Caro iCrewer, oggi ti parlo di un romanzo molto particolare: La foresta d’acqua (edizione originale 2009) edito Garzanti (2019) di Kenzaburō Ōe. Uno Scrittore che ha vinto il Premio Nobel per la Letteratura nel 1994, oltre ad aver ottenuto diversi altri riconoscimenti. E’ nato nel 1935 nell’isola di Shikoku, in Giappone.
Per darti un’idea del tipo di romanzo di cui parliamo faccio una breve premessa sul genere: si tratta di un romanzo autobiografico giapponese, watakushi-shōsetsu o shi-shōsetsu, utilizzato soprattutto per raccontare il lato più oscuro della vita dell’autore o della società e riconoscere gli errori.
Le regole generali che caratterizzano questo genere, seguite anche da Kenzaburō Ōe, sono:
1 La storia è ambientata in uno scenario naturale realistico
2 Narra un’esperienza personale
3 L’autore dell’opera è il protagonista della trama e racconta in modo sincero e anche crudo, se necessario
Devo dirti che non è un libro che scorre facilmente, anzi io ho trovato grandi difficoltà nella lettura di questo testo, ne ho colto però degli aspetti che voglio condividere con te.
Ōe racconta la sua storia come autore e come uomo, confondendo autobiografia e finzione. Tutto ha inizio da un episodio traumatico della sua vita: nel 1945 il padre muore per annegamento mentre cerca di fuggire con una piccola barca in un fiume in piena. Il piccolo Kogii, questo è il nomignolo che Ōe aveva da bambino, è lì. Da quel momento in sogno rivede ogni volta il padre trascinato via dalla corrente, una valigia di pelle rossa e il suo amico immaginario, che come lui si chiama Kogii, con cui ha condiviso l’infanzia. Da quel momento pensa a come scrivere il romanzo dell’annegamento.
Ed il libro è proprio la storia della costruzione di questo romanzo, alternato a ricordi, sogni dello scrittore, miti della religione shintoista. Ma è anche un inno alla narrazione, qualunque sia il modo in cui lo si fa, come mezzo per ripercorrere il tempo passato e rimarginare ferite che altrimenti rimarrebbero aperte. Lo scorrere del tempo e il valore della memoria sono temi cardine insieme a quello della paternità e della lotta contro l’abuso sulle donne.

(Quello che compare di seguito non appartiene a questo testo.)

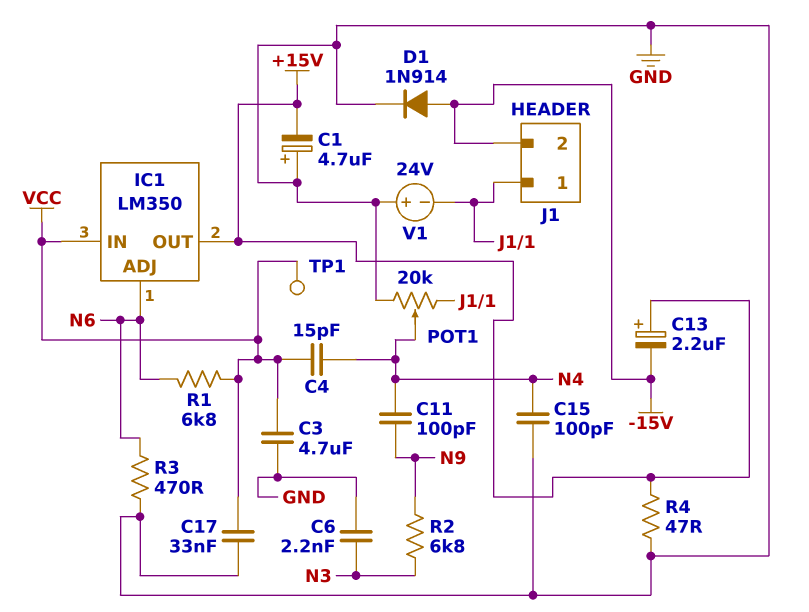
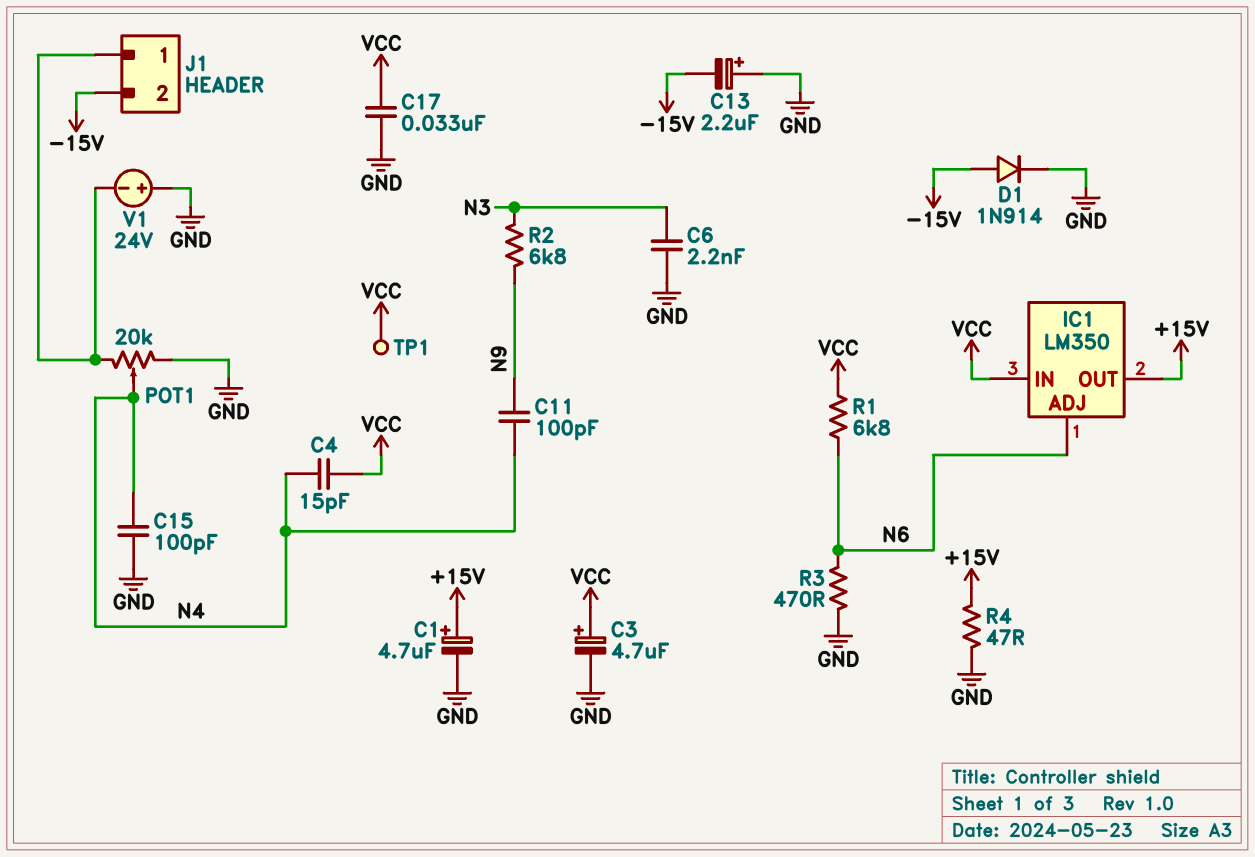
C1: 4.7uF (plus GND, minus +15V) -> 4.7uF (plus +15V, minus GND)
C3: 4.7uF (GND, VCC) -> 4.7uF (plus VCC, minus GND)
C13: 2.2uF (plus +15V, minus -15V) -> 2.2uF (plus GND, minus -15V)

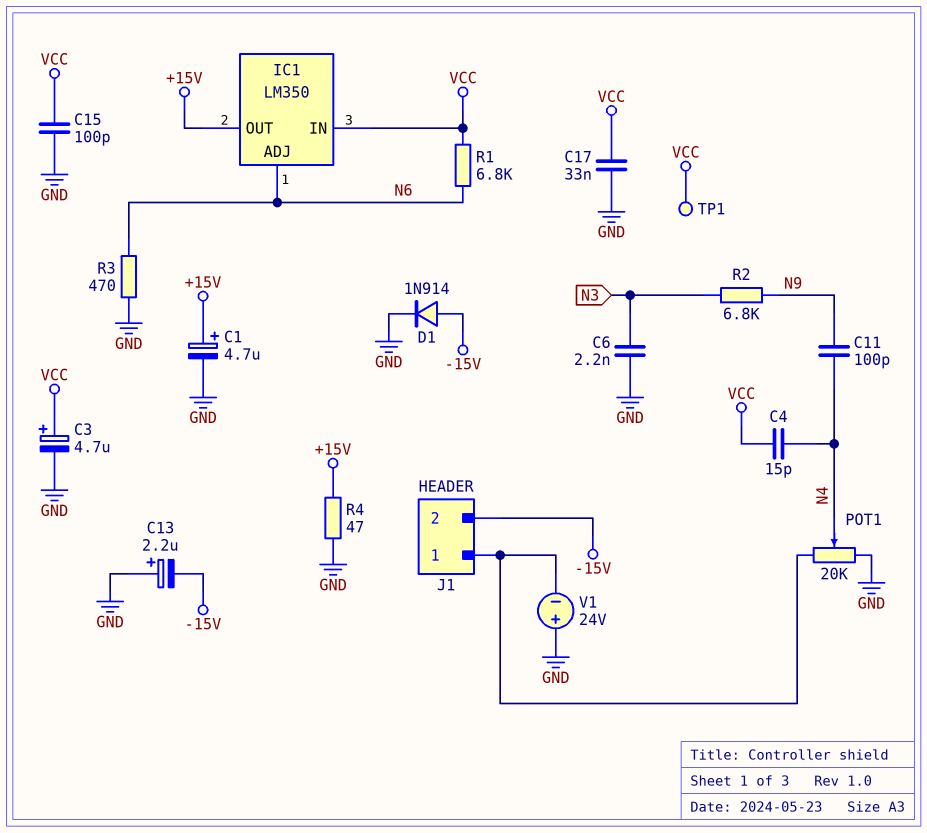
C15: 100pF (GND, N4) -> 100pF (GND, VCC)

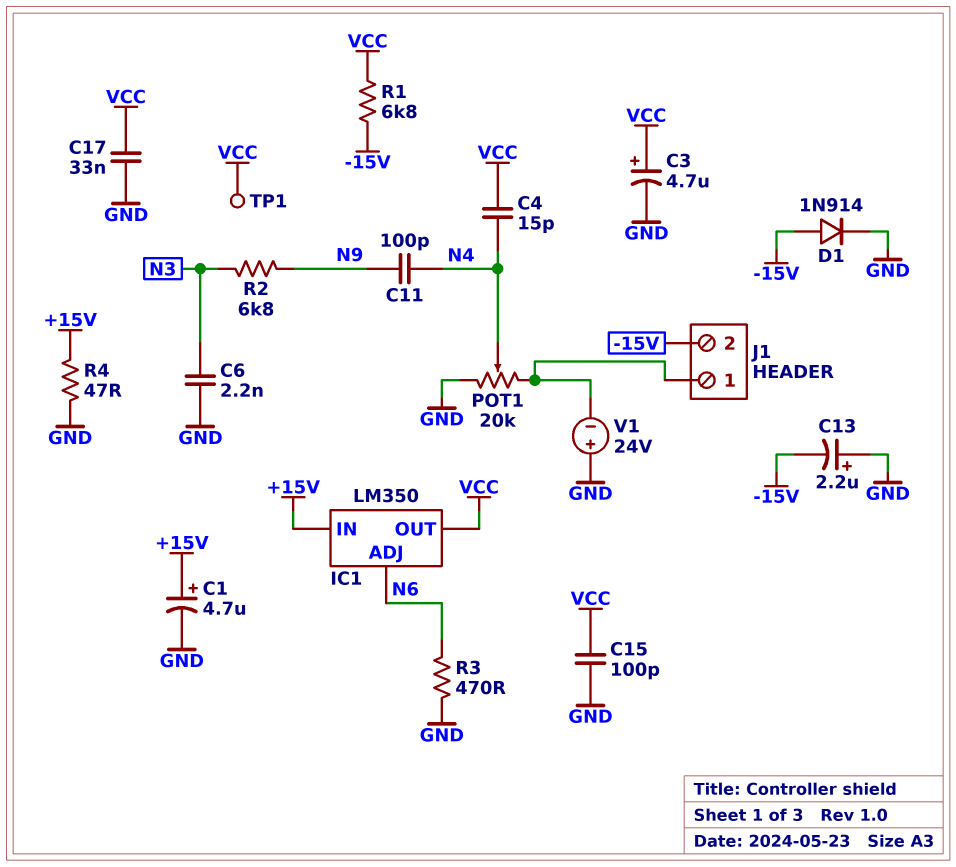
IC1 pin IN: VCC -> +15V
IC1 pin OUT: +15V -> VCC
R1: 6.8k (N6, VCC) -> 6.8k (-15V, VCC)

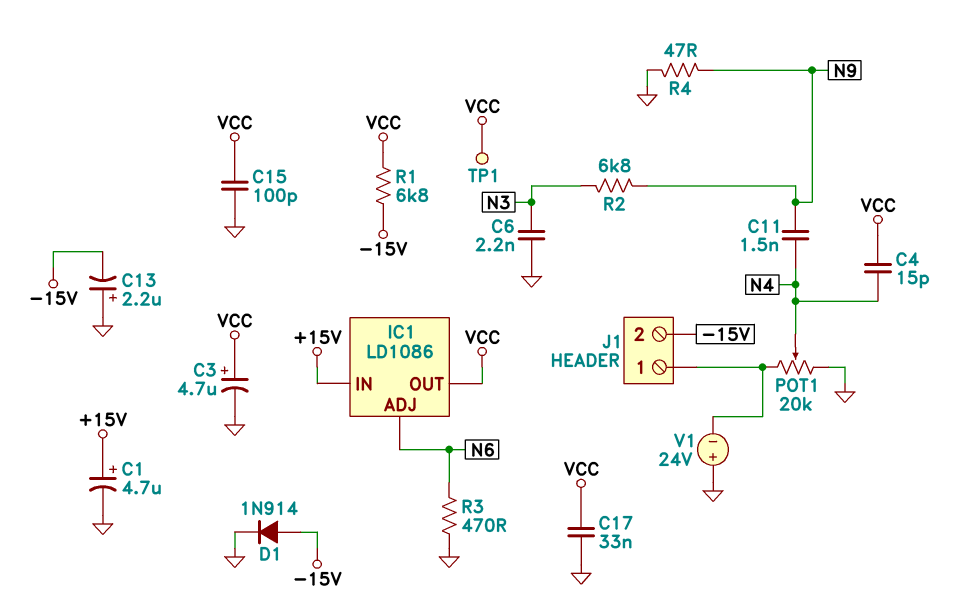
C11: 100pF (N4, N9) -> 1.5nF (N4, N9)
IC1: LM350 -> LD1086
R4: 47 (+15V, GND) -> 47 (GND, N9)

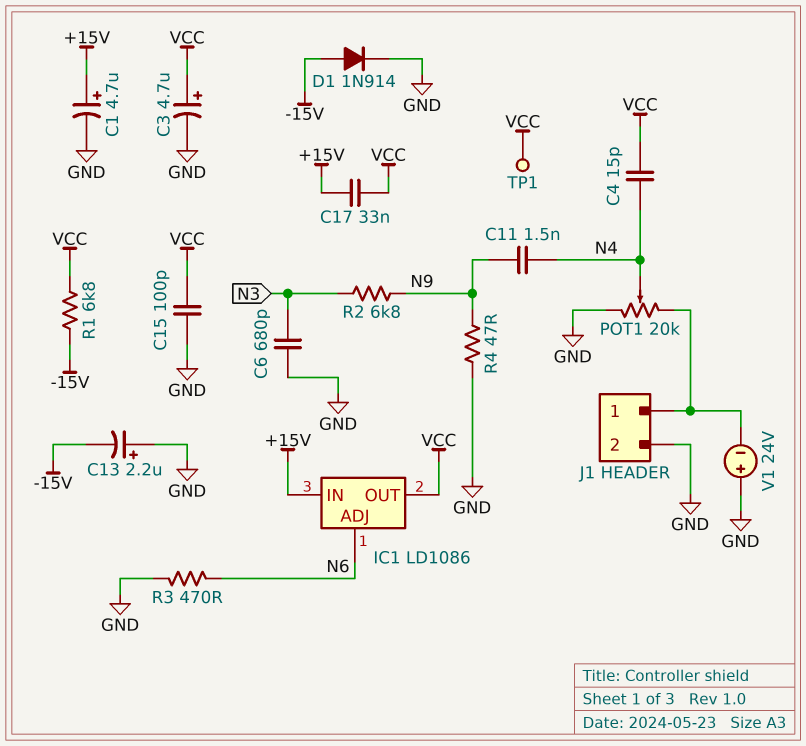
C6: 2.2nF (GND, N3) -> 680pF (GND, N3)
C17: 33nF (GND, VCC) -> 33nF (+15V, VCC)
J1 pin 2: -15V -> GND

Il fiume più lungo scorre dentro di noi. Solo risalendo la corrente, possiamo conoscere la verità.
Il romanzo di Kenzaburō Ōe è diviso in tre parti: la prima intitolata “Il romanzo dell’annegamento”, la seconda “La supremazia femminile” e la terza “Con questi frammenti ho puntellato le mie rovine”.
Nella prima parte il rapporto padre figlio viene raccontato attraverso i ricordi che conserva nella memoria, quelli che la madre gli ha lasciato nella valigia rossa e quelli che sono andati distrutti per evitare che rientrassero nel suo racconto, alternati alle paure e alle preoccupazioni di lui come padre e del suo legame con il figlio Akari, affetto da una malformazione fin dalla nascita.
Nella seconda parte del romanzo, viene sviluppato il tema della lotta contro l’abuso sulle donne, di cui Unaiko sarà protagonista. Unaiko è una giovane attrice e regista che fa parte di una compagnia teatrale che intende mettere in scena le opere dell’autore. Unaiko insieme alla sua amica Ricchan e alla sorella di Kogii, lo convincono a scrivere una versione per il teatro di una sceneggiatura scritta da lui in passato per un film, che riguardava delle insurrezioni contadine capeggiate da donne.
I personaggi femminili sono tutti molto forti e propositivi, forse un po’ troppo invadenti nella vita dell’autore che sembra non avere la possibilità di decidere da solo o meglio non essere in grado di opporsi.
Il finale contenuto nella terza parte è molto suggestivo e intriso di miti e leggende giapponesi.
La lettura è resa un po’ faticosa dallo stile utilizzato: infatti l’autore utilizza molto i dialoghi per far emergere i propri pensieri e in alcuni momenti il suo rimuginare appare ripetitivo. Inoltre io che di solito nei libri mi appassiono molto ai personaggi non sono riuscita a sentire empatia né a immedesimarmi in nessuno di essi. Ho apprezzato comunque molto di più la prima parte rispetto alle altre.
Sicuramente è un bel libro ma non per tutti: consiglio La foresta d’acqua di Kenzaburō Ōe a chi ama il Giappone e i suoi miti e a chi ha bisogno di una lettura lenta da prendere quasi come una meditazione.